Revoir Paris
Alice Winocour – 1h43, 2022
avec Virginie Efira, Benoît Magimel, Grégoire Colin
Mia est sortie physiquement indemne d’un attentat dans une brasserie parisienne, mais est régulièrement assaillie par des flash-back courts et intenses. Trois mois après le drame, elle décide d’enquêter afin de retrouver ses souvenirs et tenter de reprendre le cours d’une vie normale…
Alice Winocour, une fois encore, filme une héroïne. Comme Sarah et sa combinaison d’astronaute dans le sublime Proxima, Mia ne quitte pas sa veste de motarde, qui lui confère la carrure d’une guerrière. Ses cheveux noués en une queue de cheval serrée libèrent le visage de Virginie Efira, sa magnifique interprète, que la réalisatrice filme comme un écran sur lequel se reflète le monde. Car la beauté de Revoir Paris est de toujours savoir mettre en résonance cinématographiquement sa protagoniste et ce qui l’entoure. En tentant de retracer ce qui lui est arrivé ce soir-là, Mia ouvre les portes d’un monde qu’elle entrevoyait à peine jusqu’alors.
Ces sans-abri, ces sans-papiers de la Porte de la Chapelle ou du quartier Stalingrad sont aussi des personnages de ce film qui donne à voir un Paris à deux vitesses, où les classes sociales cohabitent sans dialoguer. Les mains aux couleurs de peau contrastées qui se serrent dans le noir sont un leitmotiv du film, un rempart puissant contre l’obscurantisme menaçant, une manière de se maintenir dans le monde des vivants. Ce qui y conduit est un remarquable travail de la lumière, signé Stéphane Fontaine. De jour comme de nuit, la vitalité de la capitale et des personnages se fait sentir par un mouvement permanent subtilement suggéré par la photographie. Si la mort rôde ici, si les fantômes peuplent la mémoire de Mia, la vie est là et bien là.
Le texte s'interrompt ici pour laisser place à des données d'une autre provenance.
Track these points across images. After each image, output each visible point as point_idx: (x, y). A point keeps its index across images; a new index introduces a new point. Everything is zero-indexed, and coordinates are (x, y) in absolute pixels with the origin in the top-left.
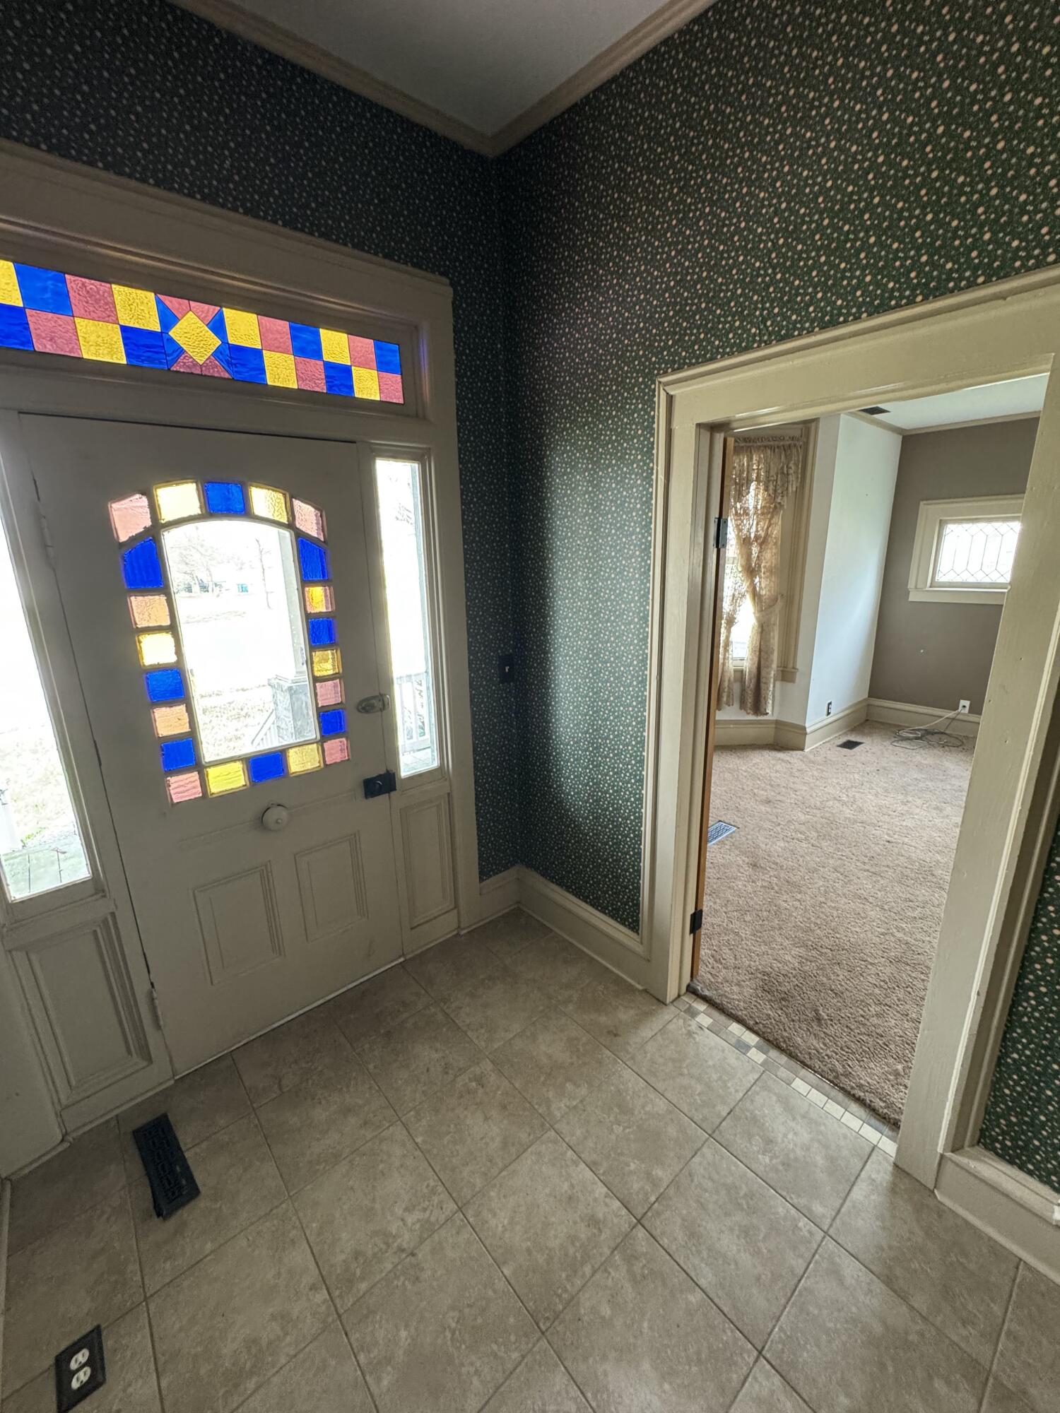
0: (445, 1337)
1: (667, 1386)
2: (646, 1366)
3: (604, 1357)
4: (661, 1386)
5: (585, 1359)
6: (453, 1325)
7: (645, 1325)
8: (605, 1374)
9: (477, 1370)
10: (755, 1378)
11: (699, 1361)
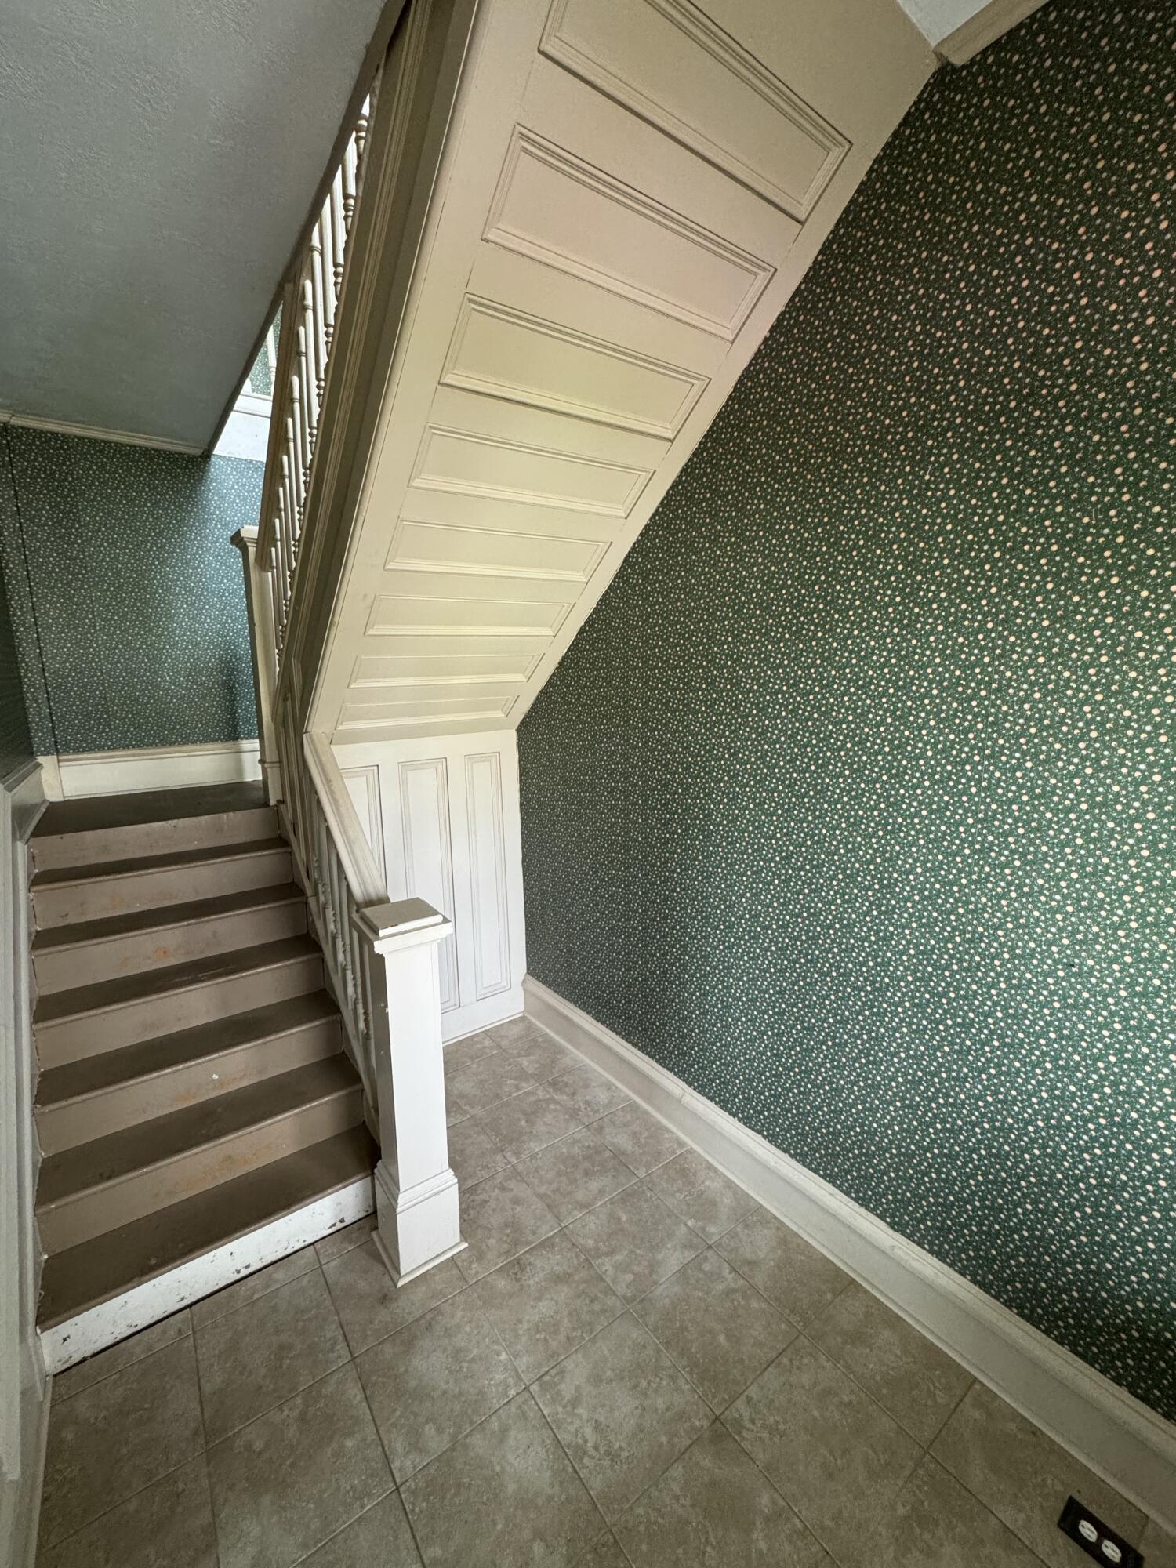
0: (716, 1538)
1: (498, 1468)
2: (511, 1488)
3: (550, 1498)
4: (502, 1468)
5: (569, 1500)
6: (708, 1549)
7: (499, 1527)
8: (552, 1485)
9: (678, 1501)
10: (415, 1468)
11: (459, 1485)
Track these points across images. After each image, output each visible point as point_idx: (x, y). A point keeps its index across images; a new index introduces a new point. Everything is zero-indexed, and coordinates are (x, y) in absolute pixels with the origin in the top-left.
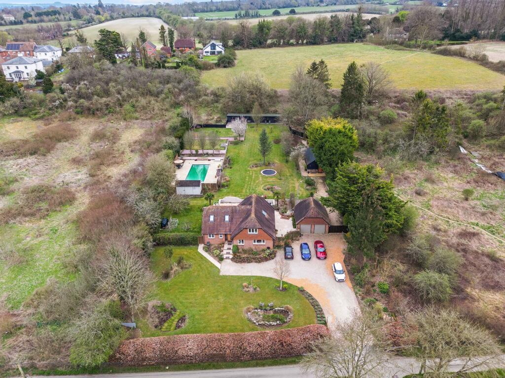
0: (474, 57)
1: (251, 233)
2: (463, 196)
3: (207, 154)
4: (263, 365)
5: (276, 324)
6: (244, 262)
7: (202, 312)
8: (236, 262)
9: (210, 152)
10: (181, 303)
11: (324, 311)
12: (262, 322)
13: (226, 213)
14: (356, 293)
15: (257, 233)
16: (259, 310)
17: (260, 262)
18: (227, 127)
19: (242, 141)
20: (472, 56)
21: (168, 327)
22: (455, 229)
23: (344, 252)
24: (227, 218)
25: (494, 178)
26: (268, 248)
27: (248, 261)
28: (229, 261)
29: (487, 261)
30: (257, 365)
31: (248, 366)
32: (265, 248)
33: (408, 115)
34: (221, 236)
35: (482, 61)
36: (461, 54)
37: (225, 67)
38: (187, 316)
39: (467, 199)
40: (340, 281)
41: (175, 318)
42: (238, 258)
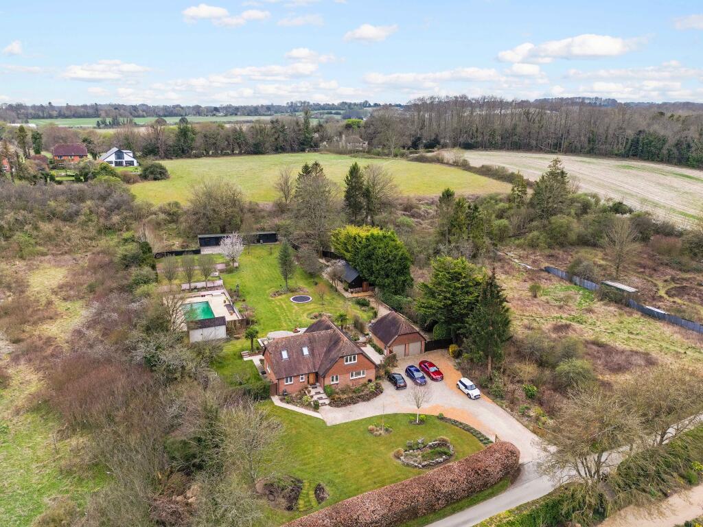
0: (454, 162)
1: (349, 363)
2: (530, 294)
3: (195, 288)
4: (461, 509)
5: (442, 459)
6: (349, 404)
7: (340, 474)
8: (337, 406)
9: (199, 285)
10: (302, 471)
11: (483, 433)
12: (426, 463)
13: (304, 345)
14: (502, 407)
15: (356, 361)
16: (411, 451)
17: (369, 400)
18: (202, 253)
19: (236, 268)
20: (451, 162)
21: (307, 504)
22: (547, 326)
23: (457, 368)
24: (306, 351)
25: (544, 274)
26: (370, 381)
27: (353, 401)
28: (328, 407)
29: (595, 348)
30: (454, 512)
31: (445, 516)
32: (365, 381)
33: (422, 222)
34: (302, 378)
35: (465, 166)
36: (439, 161)
37: (155, 179)
38: (323, 485)
39: (535, 296)
40: (477, 398)
41: (308, 491)
42: (337, 401)
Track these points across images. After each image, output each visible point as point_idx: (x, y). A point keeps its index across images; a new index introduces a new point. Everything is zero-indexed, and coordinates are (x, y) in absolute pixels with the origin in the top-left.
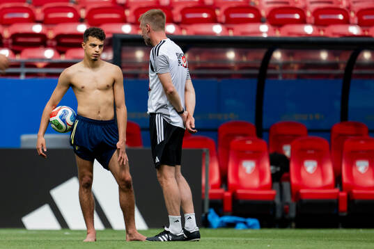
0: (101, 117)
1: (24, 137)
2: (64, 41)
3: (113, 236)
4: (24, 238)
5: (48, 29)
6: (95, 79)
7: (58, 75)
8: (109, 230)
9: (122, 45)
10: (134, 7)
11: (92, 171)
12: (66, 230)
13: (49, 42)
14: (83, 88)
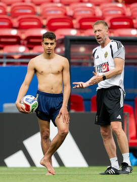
0: (54, 92)
1: (6, 106)
2: (32, 40)
3: (66, 172)
4: (6, 173)
5: (22, 33)
6: (50, 66)
7: (27, 63)
8: (62, 168)
9: (71, 44)
10: (79, 18)
11: (49, 128)
12: (34, 168)
13: (22, 42)
14: (42, 72)
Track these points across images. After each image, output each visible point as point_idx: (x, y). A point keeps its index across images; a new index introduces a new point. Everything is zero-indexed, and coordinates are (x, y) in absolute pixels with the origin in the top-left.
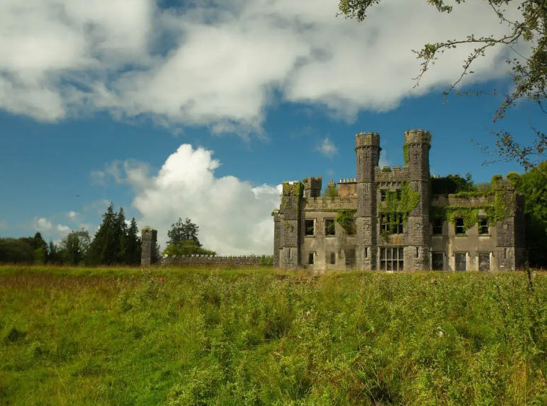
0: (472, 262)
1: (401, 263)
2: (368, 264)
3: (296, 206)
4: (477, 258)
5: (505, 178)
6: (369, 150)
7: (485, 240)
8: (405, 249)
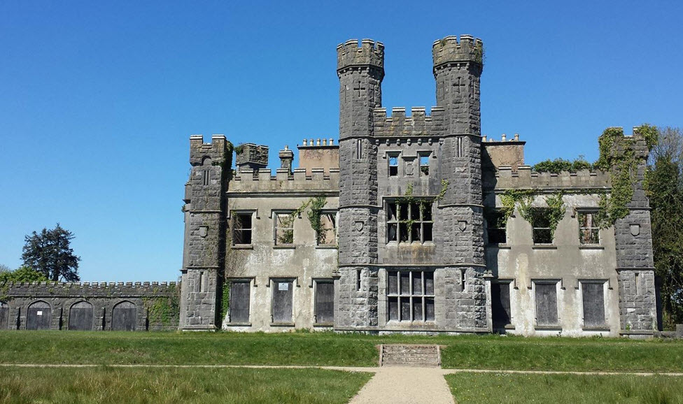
0: (568, 301)
1: (430, 301)
2: (362, 304)
3: (215, 182)
4: (579, 292)
5: (628, 134)
6: (365, 73)
7: (594, 257)
8: (436, 274)
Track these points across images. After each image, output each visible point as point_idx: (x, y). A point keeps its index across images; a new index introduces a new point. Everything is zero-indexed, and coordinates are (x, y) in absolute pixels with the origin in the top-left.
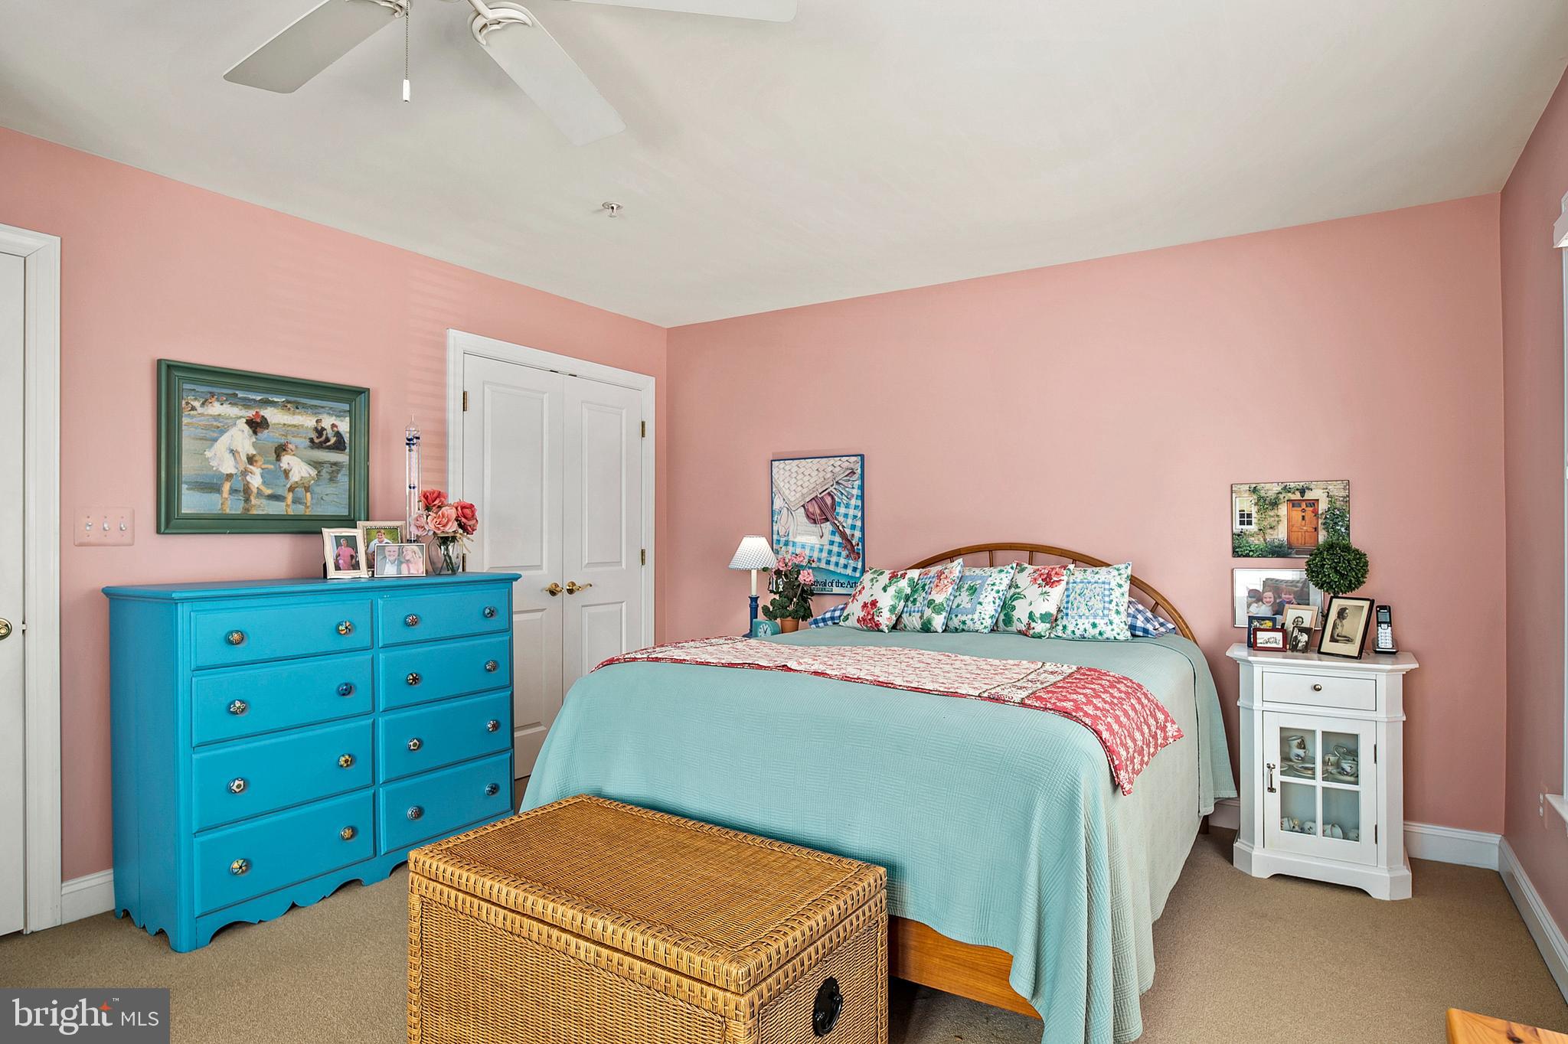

En témoigne l’humour dont fait preuve Thomas, autre victime qu’incarne dans un parfait dosage de puissance et de vulnérabilité Benoît Magimel.
Revoir Paris est l’œuvre d’une hypersensible, touchée de près par les attentats du 13 novembre 2015 (son frère, auquel le film est dédié, fait partie des rescapés du Bataclan), qui a su trouver « le diamant au cœur du trauma », pour citer un psychiatre qu’elle a rencontré, et raconter comment la résilience peut opérer grâce à la force du collectif.